Go through the data line by line and count the lines that hold "Left". Reply with the total only.

ENTRIES PROVIDED Block Start

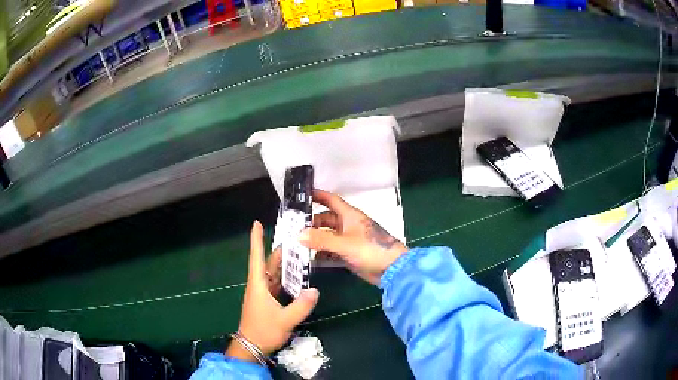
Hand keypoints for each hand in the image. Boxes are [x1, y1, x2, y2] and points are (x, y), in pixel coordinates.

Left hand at [226, 221, 319, 362]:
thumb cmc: (264, 331)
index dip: (256, 239)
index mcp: (258, 285)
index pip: (256, 257)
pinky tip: (297, 279)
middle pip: (268, 264)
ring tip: (299, 256)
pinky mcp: (266, 302)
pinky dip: (285, 279)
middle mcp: (259, 286)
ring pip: (272, 274)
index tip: (257, 223)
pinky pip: (276, 285)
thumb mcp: (285, 320)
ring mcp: (262, 294)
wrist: (251, 346)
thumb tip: (315, 290)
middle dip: (279, 251)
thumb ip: (301, 306)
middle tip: (295, 240)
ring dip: (284, 265)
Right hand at [300, 190, 408, 284]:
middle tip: (292, 228)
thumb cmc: (371, 250)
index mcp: (349, 215)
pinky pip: (331, 250)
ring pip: (328, 236)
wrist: (392, 269)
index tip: (302, 194)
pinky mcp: (350, 254)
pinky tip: (310, 258)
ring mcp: (349, 240)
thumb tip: (299, 235)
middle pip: (326, 219)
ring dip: (315, 239)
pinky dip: (321, 253)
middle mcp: (348, 225)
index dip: (318, 195)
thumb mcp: (344, 243)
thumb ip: (321, 239)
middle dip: (311, 222)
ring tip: (296, 243)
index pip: (331, 200)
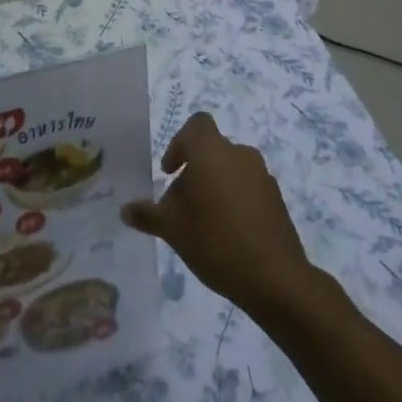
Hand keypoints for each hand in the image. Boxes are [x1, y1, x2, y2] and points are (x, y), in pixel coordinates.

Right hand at [120, 114, 316, 323]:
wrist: (274, 277)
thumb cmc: (215, 241)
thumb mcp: (172, 229)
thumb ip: (148, 214)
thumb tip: (125, 209)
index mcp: (211, 151)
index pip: (196, 125)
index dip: (179, 143)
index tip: (170, 172)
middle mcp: (238, 153)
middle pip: (211, 150)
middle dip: (193, 172)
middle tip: (181, 207)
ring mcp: (261, 175)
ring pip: (230, 169)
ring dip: (214, 186)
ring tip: (203, 224)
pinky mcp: (276, 197)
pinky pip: (248, 187)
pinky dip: (235, 200)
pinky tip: (228, 234)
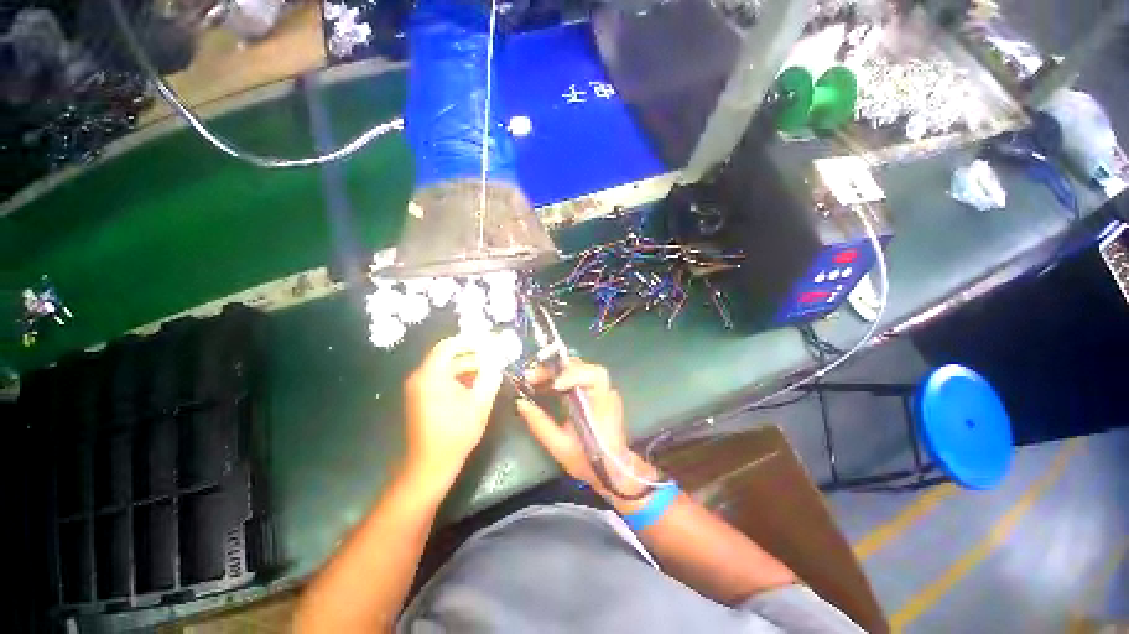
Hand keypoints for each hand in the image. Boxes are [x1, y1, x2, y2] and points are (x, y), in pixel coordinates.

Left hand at [404, 336, 503, 486]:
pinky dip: (459, 377)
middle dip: (473, 354)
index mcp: (431, 376)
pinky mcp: (421, 397)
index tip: (490, 342)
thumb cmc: (455, 434)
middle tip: (494, 356)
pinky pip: (441, 378)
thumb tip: (497, 359)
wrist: (430, 466)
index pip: (449, 345)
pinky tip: (476, 383)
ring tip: (490, 370)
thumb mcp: (479, 403)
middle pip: (448, 355)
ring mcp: (419, 388)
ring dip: (468, 366)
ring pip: (446, 367)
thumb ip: (490, 377)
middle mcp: (420, 377)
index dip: (470, 340)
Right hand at [516, 360, 658, 502]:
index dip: (572, 374)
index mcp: (601, 403)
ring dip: (558, 371)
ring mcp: (603, 390)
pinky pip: (580, 377)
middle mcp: (605, 391)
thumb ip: (539, 423)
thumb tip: (520, 402)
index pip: (593, 375)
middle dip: (557, 368)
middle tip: (533, 375)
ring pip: (581, 369)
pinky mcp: (598, 393)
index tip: (551, 383)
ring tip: (537, 378)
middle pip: (584, 367)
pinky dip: (563, 377)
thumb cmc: (588, 460)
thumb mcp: (559, 446)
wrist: (612, 470)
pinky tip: (548, 384)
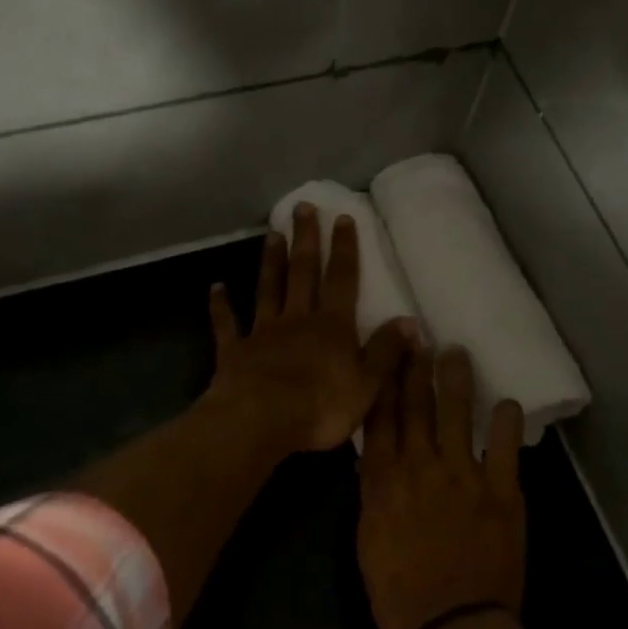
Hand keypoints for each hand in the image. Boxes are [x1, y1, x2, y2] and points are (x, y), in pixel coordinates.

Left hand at [207, 203, 413, 456]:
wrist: (260, 422)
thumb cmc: (320, 406)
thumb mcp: (368, 384)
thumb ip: (386, 351)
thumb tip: (411, 321)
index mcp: (332, 326)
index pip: (342, 280)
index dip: (345, 249)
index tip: (342, 218)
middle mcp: (297, 319)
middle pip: (302, 272)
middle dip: (306, 239)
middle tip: (303, 207)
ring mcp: (263, 332)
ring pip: (268, 289)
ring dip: (271, 261)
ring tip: (272, 234)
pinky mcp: (235, 351)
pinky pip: (227, 324)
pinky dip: (220, 305)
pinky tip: (216, 287)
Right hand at [357, 345, 525, 628]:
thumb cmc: (399, 594)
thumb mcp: (368, 540)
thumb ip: (374, 494)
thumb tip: (378, 461)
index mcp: (383, 480)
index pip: (381, 417)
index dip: (384, 380)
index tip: (387, 351)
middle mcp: (421, 467)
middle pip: (416, 407)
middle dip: (416, 368)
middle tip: (420, 336)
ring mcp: (464, 477)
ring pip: (458, 416)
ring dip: (457, 382)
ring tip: (458, 354)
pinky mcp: (502, 494)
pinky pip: (505, 449)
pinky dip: (507, 425)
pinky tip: (508, 404)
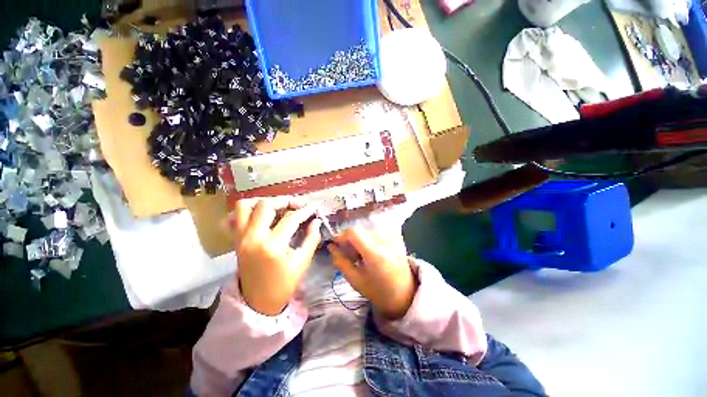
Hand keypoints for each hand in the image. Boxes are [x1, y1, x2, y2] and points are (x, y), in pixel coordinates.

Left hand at [231, 197, 321, 315]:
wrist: (258, 301)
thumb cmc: (284, 284)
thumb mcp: (302, 262)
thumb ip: (311, 238)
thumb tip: (316, 220)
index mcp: (273, 246)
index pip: (291, 218)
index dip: (306, 210)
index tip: (315, 206)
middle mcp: (253, 237)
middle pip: (266, 206)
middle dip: (285, 201)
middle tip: (298, 205)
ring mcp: (240, 238)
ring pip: (245, 206)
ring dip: (263, 201)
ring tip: (278, 206)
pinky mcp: (235, 240)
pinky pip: (233, 217)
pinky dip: (246, 211)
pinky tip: (259, 214)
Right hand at [328, 226, 416, 319]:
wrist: (406, 295)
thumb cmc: (379, 292)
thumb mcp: (356, 281)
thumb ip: (341, 262)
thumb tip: (331, 246)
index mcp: (375, 254)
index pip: (354, 232)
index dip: (341, 235)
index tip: (336, 245)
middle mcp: (384, 241)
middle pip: (360, 231)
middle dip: (350, 241)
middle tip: (348, 255)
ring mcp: (392, 238)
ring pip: (366, 232)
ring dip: (359, 241)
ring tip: (359, 257)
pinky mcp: (395, 238)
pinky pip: (375, 234)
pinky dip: (367, 241)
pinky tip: (369, 254)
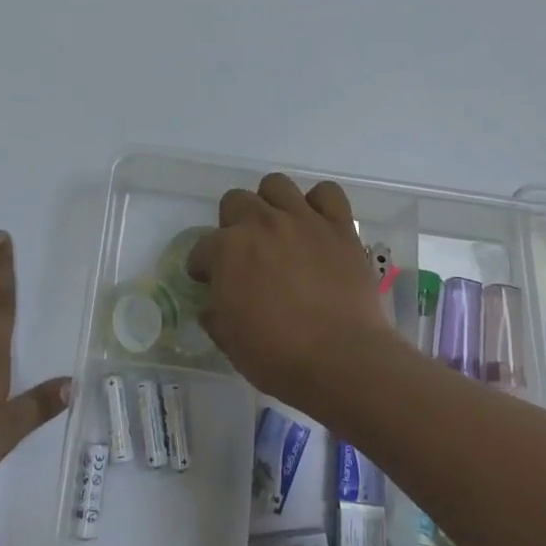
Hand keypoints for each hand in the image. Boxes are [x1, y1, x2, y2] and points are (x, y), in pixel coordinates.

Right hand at [186, 174, 403, 415]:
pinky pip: (327, 193)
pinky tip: (317, 224)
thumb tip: (213, 308)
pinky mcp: (339, 226)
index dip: (203, 266)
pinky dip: (319, 203)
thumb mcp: (231, 344)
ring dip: (270, 203)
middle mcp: (261, 224)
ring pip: (276, 185)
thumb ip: (217, 317)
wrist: (343, 360)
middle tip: (243, 252)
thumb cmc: (279, 357)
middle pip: (235, 201)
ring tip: (277, 229)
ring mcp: (302, 220)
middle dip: (232, 224)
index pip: (202, 248)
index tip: (208, 280)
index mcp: (227, 251)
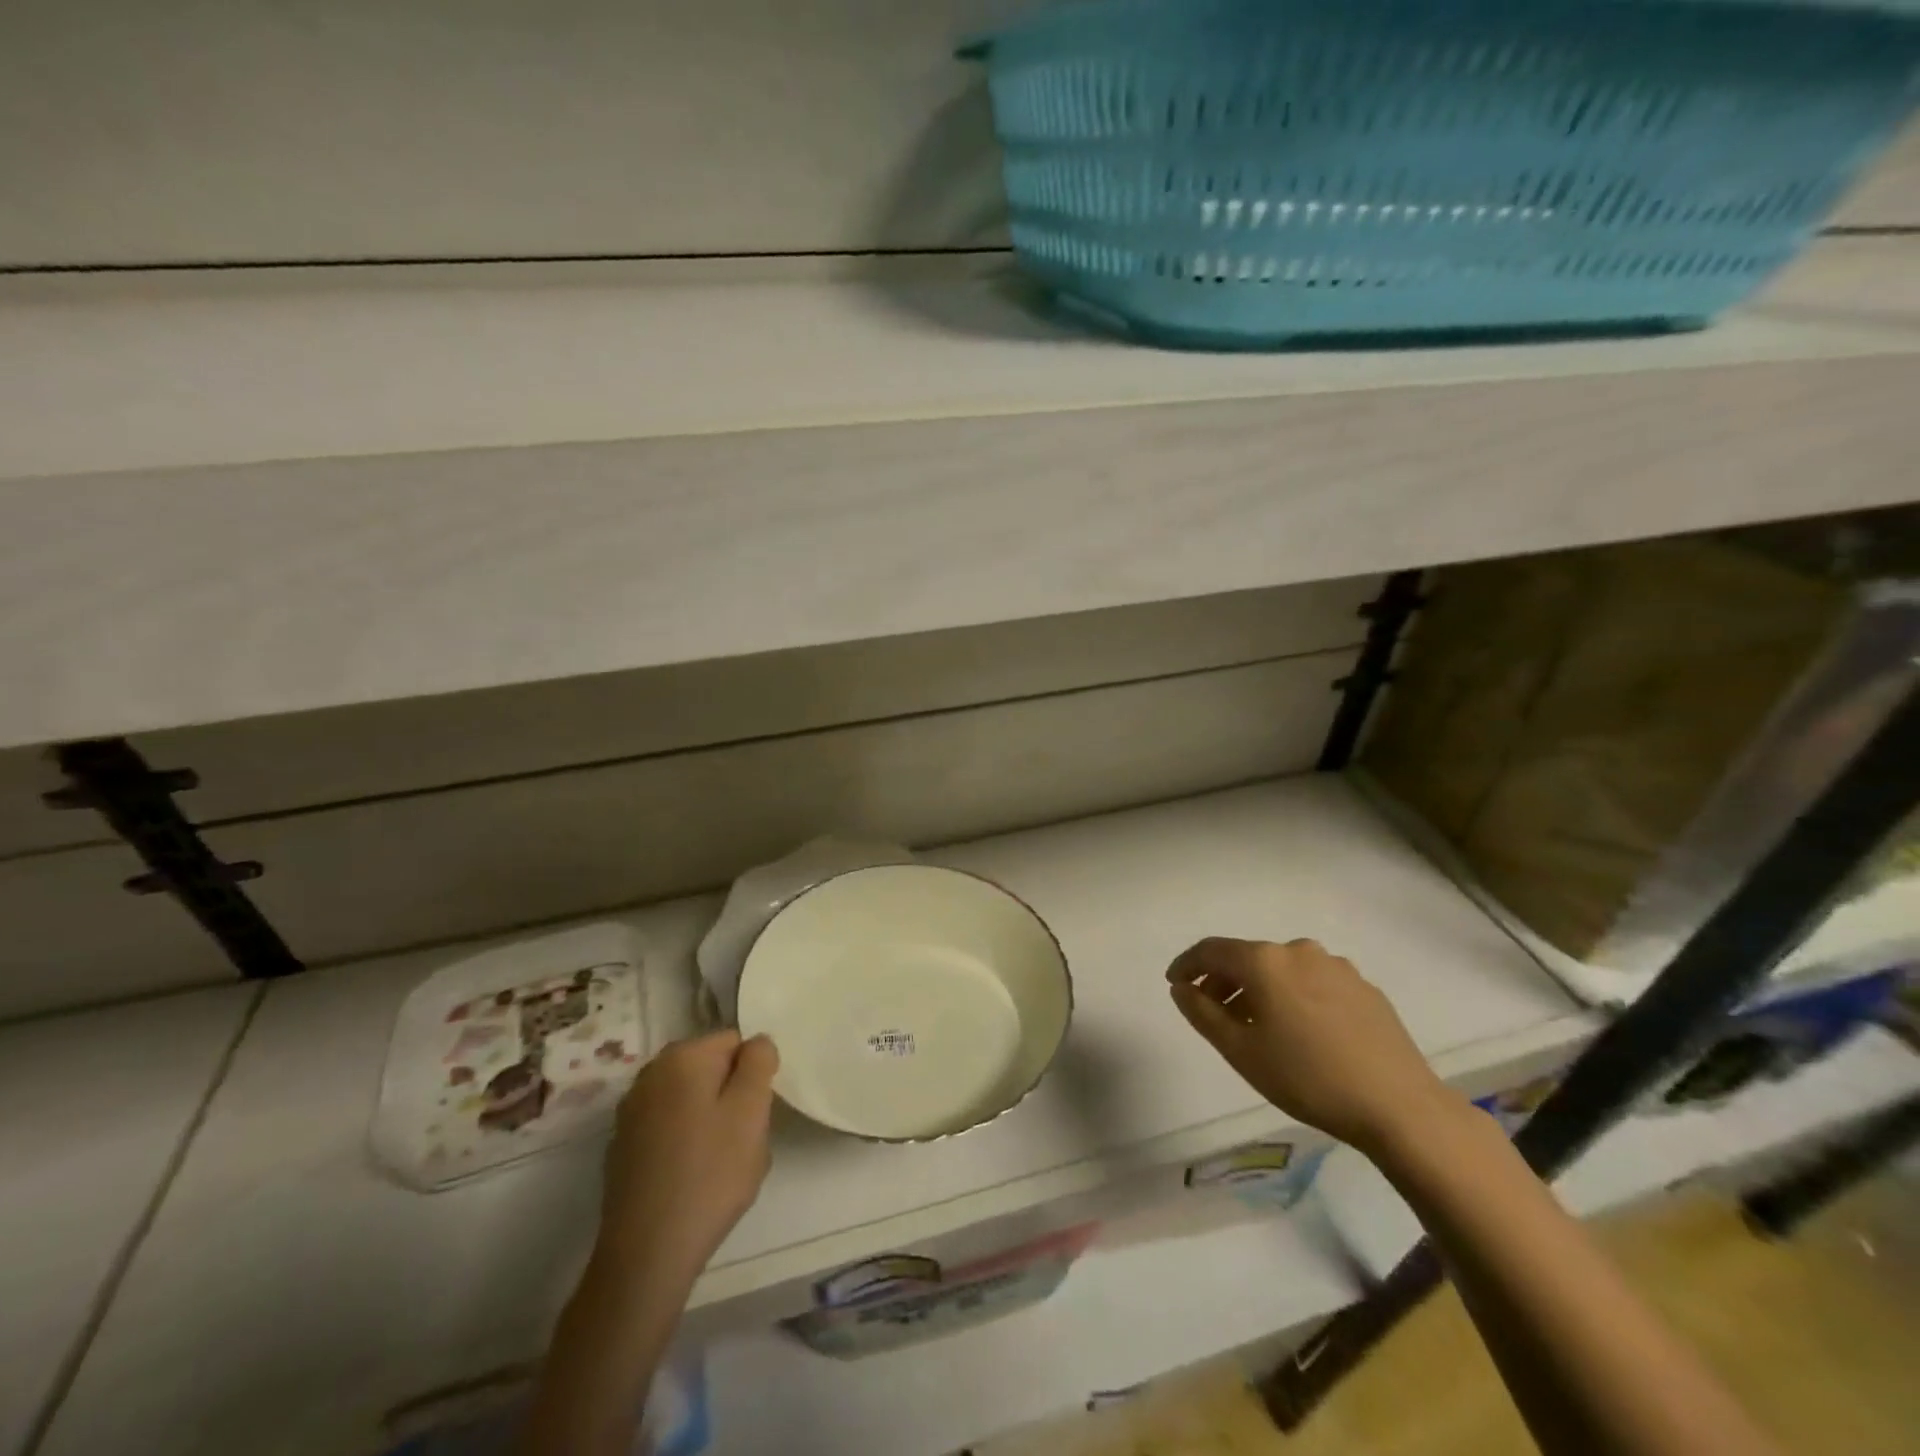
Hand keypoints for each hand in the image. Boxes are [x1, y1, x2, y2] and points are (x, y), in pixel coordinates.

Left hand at [596, 1030, 778, 1286]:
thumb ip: (759, 1062)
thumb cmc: (709, 1174)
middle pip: (711, 1070)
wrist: (646, 1254)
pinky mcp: (623, 1148)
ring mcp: (631, 1112)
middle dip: (732, 1098)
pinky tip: (692, 1180)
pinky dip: (686, 1144)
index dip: (754, 1075)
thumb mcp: (751, 1110)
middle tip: (743, 1141)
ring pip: (692, 1102)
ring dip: (711, 1122)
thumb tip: (756, 1043)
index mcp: (682, 1056)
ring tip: (720, 1166)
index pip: (736, 1042)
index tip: (757, 1114)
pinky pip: (670, 1129)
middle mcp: (650, 1074)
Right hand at [1167, 937, 1456, 1156]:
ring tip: (1256, 1026)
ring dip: (1259, 989)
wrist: (1400, 1107)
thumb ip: (1202, 1013)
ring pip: (1281, 969)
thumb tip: (1181, 987)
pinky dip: (1293, 995)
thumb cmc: (1307, 1078)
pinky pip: (1312, 981)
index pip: (1211, 950)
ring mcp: (1336, 966)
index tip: (1175, 984)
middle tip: (1213, 1013)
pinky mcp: (1363, 987)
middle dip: (1224, 981)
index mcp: (1265, 961)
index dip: (1187, 964)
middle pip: (1247, 957)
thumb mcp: (1240, 1051)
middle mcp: (1298, 951)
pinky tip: (1300, 1031)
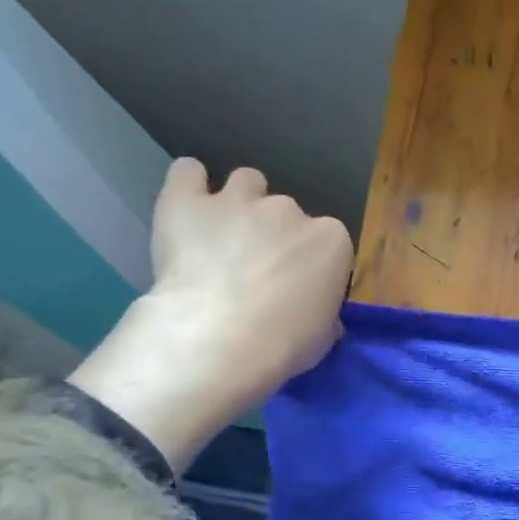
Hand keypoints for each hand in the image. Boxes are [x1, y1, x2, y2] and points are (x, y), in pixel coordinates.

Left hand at [69, 159, 352, 470]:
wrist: (219, 341)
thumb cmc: (284, 346)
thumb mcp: (323, 336)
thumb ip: (323, 312)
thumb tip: (317, 314)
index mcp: (331, 240)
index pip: (327, 242)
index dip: (311, 263)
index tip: (298, 287)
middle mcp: (289, 210)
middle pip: (287, 212)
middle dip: (275, 235)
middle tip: (257, 270)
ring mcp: (238, 200)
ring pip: (246, 182)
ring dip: (240, 203)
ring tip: (224, 235)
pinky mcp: (187, 202)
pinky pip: (187, 173)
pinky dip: (189, 185)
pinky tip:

ENTRIES PROVIDED Block End

→ EXERCISE OUTPUT
6